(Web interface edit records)
________________________________________
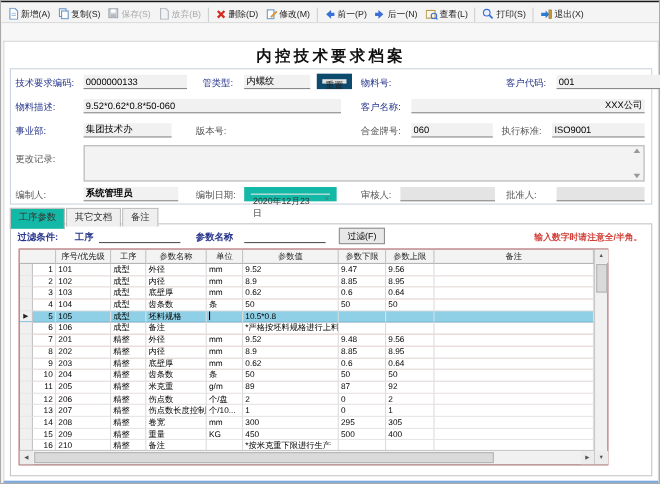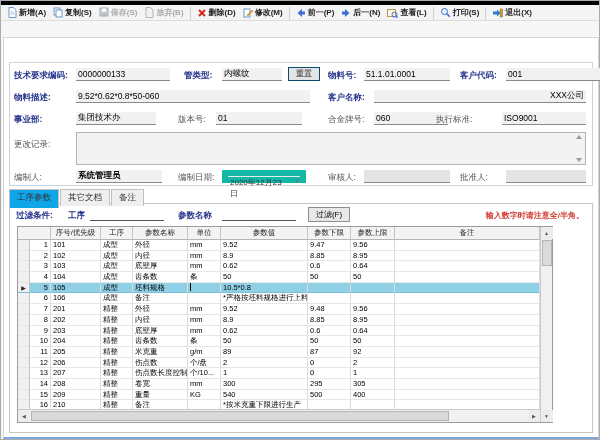--- a/index.html
+++ b/index.html
@@ -17,7 +17,7 @@
   .close-glyph { font-size:10px; line-height:10px; }
 
   
-  .toolbar { height:20px; display:flex; align-items:flex-end; gap:1px; padding:0 3px; background:#f4f4f4; border-top:4px solid #000000; border-bottom:1px solid #dcdcdc;font-weight:bold; }
+  .toolbar { height:20px; display:flex; align-items:flex-end; gap:1px; padding:0 3px; background:#f4f4f4; border-top:1px solid #000000; border-bottom:1px solid #dcdcdc; }
   .tbtn { display:flex; align-items:center; gap:2px; padding:2px 3px; font-size:8px; color:#222; white-space:nowrap; cursor:default; }
   .tbtn.disabled { color:#aaa; }
   .tsep { width:1px; height:13px; background:#d0d0d0; margin:0 2px; }

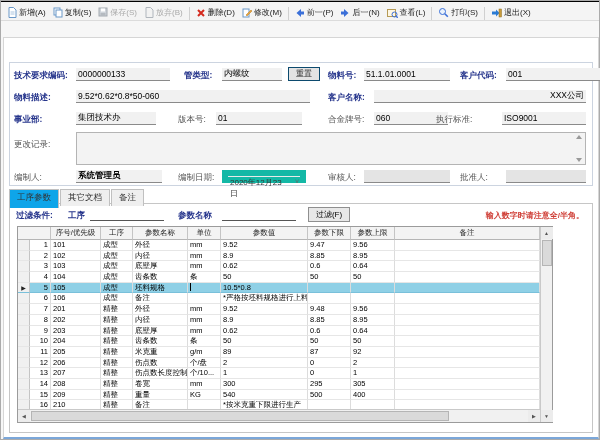--- a/index.html
+++ b/index.html
@@ -191,6 +191,7 @@
   </div>
 
   <div class="content">
+    <div class="page-title">内控技术要求档案</div>
 
     <div class="formbox">
       <span class="lbl" style="left:4px;top:7px">技术要求编码:</span>

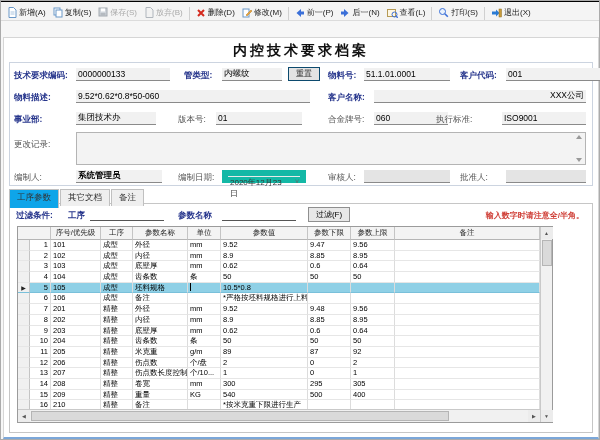--- a/index.html
+++ b/index.html
@@ -29,7 +29,7 @@
 
   
   .formbox { position:absolute; left:5px; top:24px; width:584px; height:124px; border:1px solid #ccd4e0; background:#fff; }
-  .lbl { position:absolute; font-size:8.5px; color:#26358c; font-weight:bold; white-space:nowrap; }
+  .lbl { position:absolute; font-size:8.5px; color:#26358c; font-weight:normal; white-space:nowrap; }
   .lbl.gray { color:#555; font-weight:normal; }
   .fld { position:absolute; height:13px; background:#f1f1f1; border:none; border-bottom:1px solid #8a8a8a; font-size:8.5px; padding:0 2px; color:#000; font-family:inherit; }
   .fld.disabled { background:#e4e4e4; }

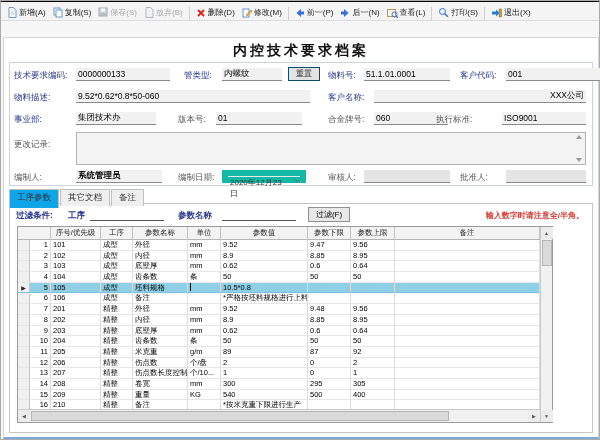--- a/index.html
+++ b/index.html
@@ -33,7 +33,7 @@
   .lbl.gray { color:#555; font-weight:normal; }
   .fld { position:absolute; height:13px; background:#f1f1f1; border:none; border-bottom:1px solid #8a8a8a; font-size:8.5px; padding:0 2px; color:#000; font-family:inherit; }
   .fld.disabled { background:#e4e4e4; }
-  .mini-btn { position:absolute; height:14px; background:#e3e3e3; border:1px solid #0c4a6e; font-size:8px; text-align:center; line-height:12px; color:#222; cursor:default; }
+  .mini-btn { position:absolute; height:14px; background:#e3e3e3; border:5px solid #0c4a6e; font-size:8px; text-align:center; line-height:12px; color:#222; cursor:default; }
   .memo { position:absolute; background:#f3f3f3; border:1px solid #b4b4b4; resize:none; font-family:inherit; }
   .memo-arrow { position:absolute; width:0; height:0; border-left:3px solid transparent; border-right:3px solid transparent; }
   .memo-arrow.up { border-bottom:4px solid #999; }

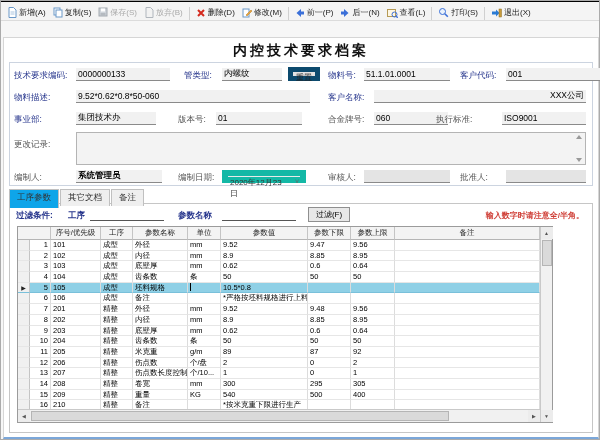--- a/index.html
+++ b/index.html
@@ -200,7 +200,6 @@
       <input class="fld" style="left: 212px; top: 5px; width: 60px;" value="内螺纹">
       <button class="mini-btn" style="left:278px;top:4px;width:32px">重置</button>
       <span class="lbl" style="left:318px;top:7px">物料号:</span>
-      <input class="fld" style="left: 354px; top: 5px; width: 86px;" value="51.1.01.0001">
       <span class="lbl" style="left:450px;top:7px">客户代码:</span>
       <input class="fld" style="left: 496px; top: 5px; width: 96px;" value="001">
 

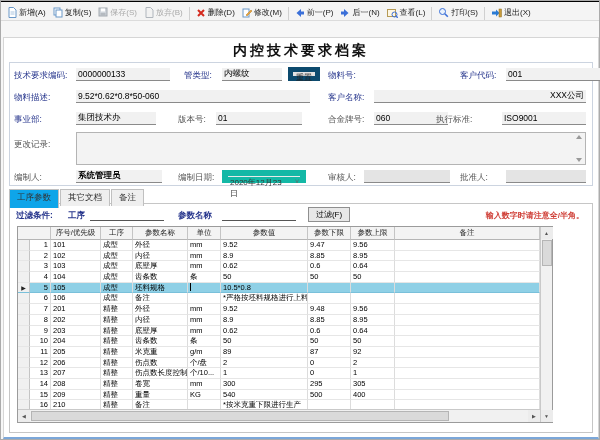--- a/index.html
+++ b/index.html
@@ -211,7 +211,6 @@
       <span class="lbl" style="left:4px;top:51px">事业部:</span>
       <input class="fld" style="left: 66px; top: 49px; width: 80px;" value="集团技术办">
       <span class="lbl gray" style="left:168px;top:51px">版本号:</span>
-      <input class="fld" style="left: 206px; top: 49px; width: 86px;" value="01">
       <span class="lbl gray" style="left:318px;top:51px">合金牌号:</span>
       <input class="fld" style="left: 364px; top: 49px; width: 74px;" value="060">
       <span class="lbl gray" style="left:426px;top:51px">执行标准:</span>

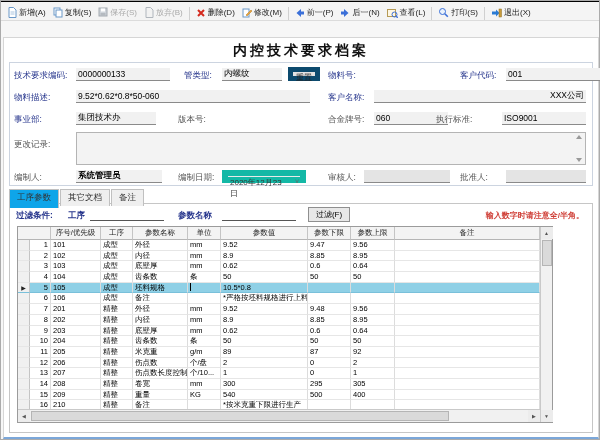--- a/index.html
+++ b/index.html
@@ -213,7 +213,7 @@
       <span class="lbl gray" style="left:168px;top:51px">版本号:</span>
       <span class="lbl gray" style="left:318px;top:51px">合金牌号:</span>
       <input class="fld" style="left: 364px; top: 49px; width: 74px;" value="060">
-      <span class="lbl gray" style="left:426px;top:51px">执行标准:</span>
+      <span class="lbl gray" style="left:446px;top:51px">执行标准:</span>
       <input class="fld" style="left: 492px; top: 49px; width: 84px;" value="ISO9001">
 
       <span class="lbl gray" style="left:4px;top:76px">更改记录:</span>

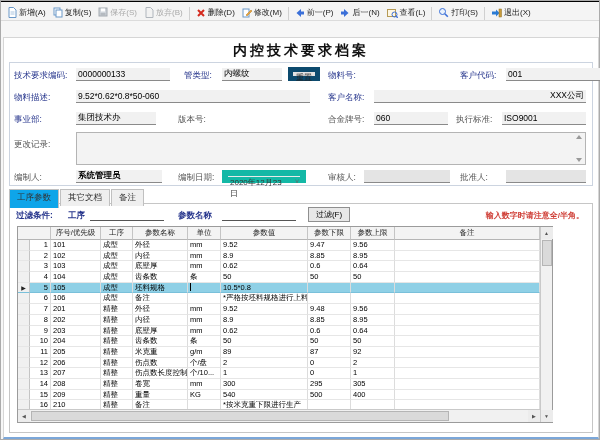--- a/index.html
+++ b/index.html
@@ -44,7 +44,7 @@
   
   .tabs { position:absolute; left:5px; top:151px; display:flex; z-index:3; }
   .tab { padding:2px 7px; font-size:8.5px; border:1px solid #c0c0c0; border-bottom:none; background:#efefef; color:#333; margin-right:1px; cursor:default; }
-  .tab.active { background:#0ea5e9; position:relative; padding-bottom:4px; margin-bottom:-2px; }
+  .tab.active { background:#14b8a6; position:relative; padding-bottom:4px; margin-bottom:-2px; }
 
   .tabpage { position:absolute; left:5px; top:165px; width:584px; height:230px; border:1px solid #c6c6c6; background:#fff; }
________________________________________
What this task involves
The data shown above must be printed again exactly, with no images included.

Your solution
--- a/index.html
+++ b/index.html
@@ -17,7 +17,7 @@
   .close-glyph { font-size:10px; line-height:10px; }
 
   
-  .toolbar { height:20px; display:flex; align-items:flex-end; gap:1px; padding:0 3px; background:#f4f4f4; border-top:4px solid #000000; border-bottom:1px solid #dcdcdc;font-weight:bold; }
+  .toolbar { height:20px; display:flex; align-items:flex-end; gap:1px; padding:0 3px; background:#f4f4f4; border-top:1px solid #000000; border-bottom:1px solid #dcdcdc; }
   .tbtn { display:flex; align-items:center; gap:2px; padding:2px 3px; font-size:8px; color:#222; white-space:nowrap; cursor:default; }
   .tbtn.disabled { color:#aaa; }
   .tsep { width:1px; height:13px; background:#d0d0d0; margin:0 2px; }

--- a/index.html
+++ b/index.html
@@ -191,6 +191,7 @@
   </div>
 
   <div class="content">
+    <div class="page-title">内控技术要求档案</div>
 
     <div class="formbox">
       <span class="lbl" style="left:4px;top:7px">技术要求编码:</span>

--- a/index.html
+++ b/index.html
@@ -29,7 +29,7 @@
 
   
   .formbox { position:absolute; left:5px; top:24px; width:584px; height:124px; border:1px solid #ccd4e0; background:#fff; }
-  .lbl { position:absolute; font-size:8.5px; color:#26358c; font-weight:bold; white-space:nowrap; }
+  .lbl { position:absolute; font-size:8.5px; color:#26358c; font-weight:normal; white-space:nowrap; }
   .lbl.gray { color:#555; font-weight:normal; }
   .fld { position:absolute; height:13px; background:#f1f1f1; border:none; border-bottom:1px solid #8a8a8a; font-size:8.5px; padding:0 2px; color:#000; font-family:inherit; }
   .fld.disabled { background:#e4e4e4; }

--- a/index.html
+++ b/index.html
@@ -33,7 +33,7 @@
   .lbl.gray { color:#555; font-weight:normal; }
   .fld { position:absolute; height:13px; background:#f1f1f1; border:none; border-bottom:1px solid #8a8a8a; font-size:8.5px; padding:0 2px; color:#000; font-family:inherit; }
   .fld.disabled { background:#e4e4e4; }
-  .mini-btn { position:absolute; height:14px; background:#e3e3e3; border:1px solid #0c4a6e; font-size:8px; text-align:center; line-height:12px; color:#222; cursor:default; }
+  .mini-btn { position:absolute; height:14px; background:#e3e3e3; border:5px solid #0c4a6e; font-size:8px; text-align:center; line-height:12px; color:#222; cursor:default; }
   .memo { position:absolute; background:#f3f3f3; border:1px solid #b4b4b4; resize:none; font-family:inherit; }
   .memo-arrow { position:absolute; width:0; height:0; border-left:3px solid transparent; border-right:3px solid transparent; }
   .memo-arrow.up { border-bottom:4px solid #999; }

--- a/index.html
+++ b/index.html
@@ -200,7 +200,6 @@
       <input class="fld" style="left: 212px; top: 5px; width: 60px;" value="内螺纹">
       <button class="mini-btn" style="left:278px;top:4px;width:32px">重置</button>
       <span class="lbl" style="left:318px;top:7px">物料号:</span>
-      <input class="fld" style="left: 354px; top: 5px; width: 86px;" value="51.1.01.0001">
       <span class="lbl" style="left:450px;top:7px">客户代码:</span>
       <input class="fld" style="left: 496px; top: 5px; width: 96px;" value="001">
 

--- a/index.html
+++ b/index.html
@@ -211,7 +211,6 @@
       <span class="lbl" style="left:4px;top:51px">事业部:</span>
       <input class="fld" style="left: 66px; top: 49px; width: 80px;" value="集团技术办">
       <span class="lbl gray" style="left:168px;top:51px">版本号:</span>
-      <input class="fld" style="left: 206px; top: 49px; width: 86px;" value="01">
       <span class="lbl gray" style="left:318px;top:51px">合金牌号:</span>
       <input class="fld" style="left: 364px; top: 49px; width: 74px;" value="060">
       <span class="lbl gray" style="left:426px;top:51px">执行标准:</span>

--- a/index.html
+++ b/index.html
@@ -213,7 +213,7 @@
       <span class="lbl gray" style="left:168px;top:51px">版本号:</span>
       <span class="lbl gray" style="left:318px;top:51px">合金牌号:</span>
       <input class="fld" style="left: 364px; top: 49px; width: 74px;" value="060">
-      <span class="lbl gray" style="left:426px;top:51px">执行标准:</span>
+      <span class="lbl gray" style="left:446px;top:51px">执行标准:</span>
       <input class="fld" style="left: 492px; top: 49px; width: 84px;" value="ISO9001">
 
       <span class="lbl gray" style="left:4px;top:76px">更改记录:</span>

--- a/index.html
+++ b/index.html
@@ -44,7 +44,7 @@
   
   .tabs { position:absolute; left:5px; top:151px; display:flex; z-index:3; }
   .tab { padding:2px 7px; font-size:8.5px; border:1px solid #c0c0c0; border-bottom:none; background:#efefef; color:#333; margin-right:1px; cursor:default; }
-  .tab.active { background:#0ea5e9; position:relative; padding-bottom:4px; margin-bottom:-2px; }
+  .tab.active { background:#14b8a6; position:relative; padding-bottom:4px; margin-bottom:-2px; }
 
   .tabpage { position:absolute; left:5px; top:165px; width:584px; height:230px; border:1px solid #c6c6c6; background:#fff; }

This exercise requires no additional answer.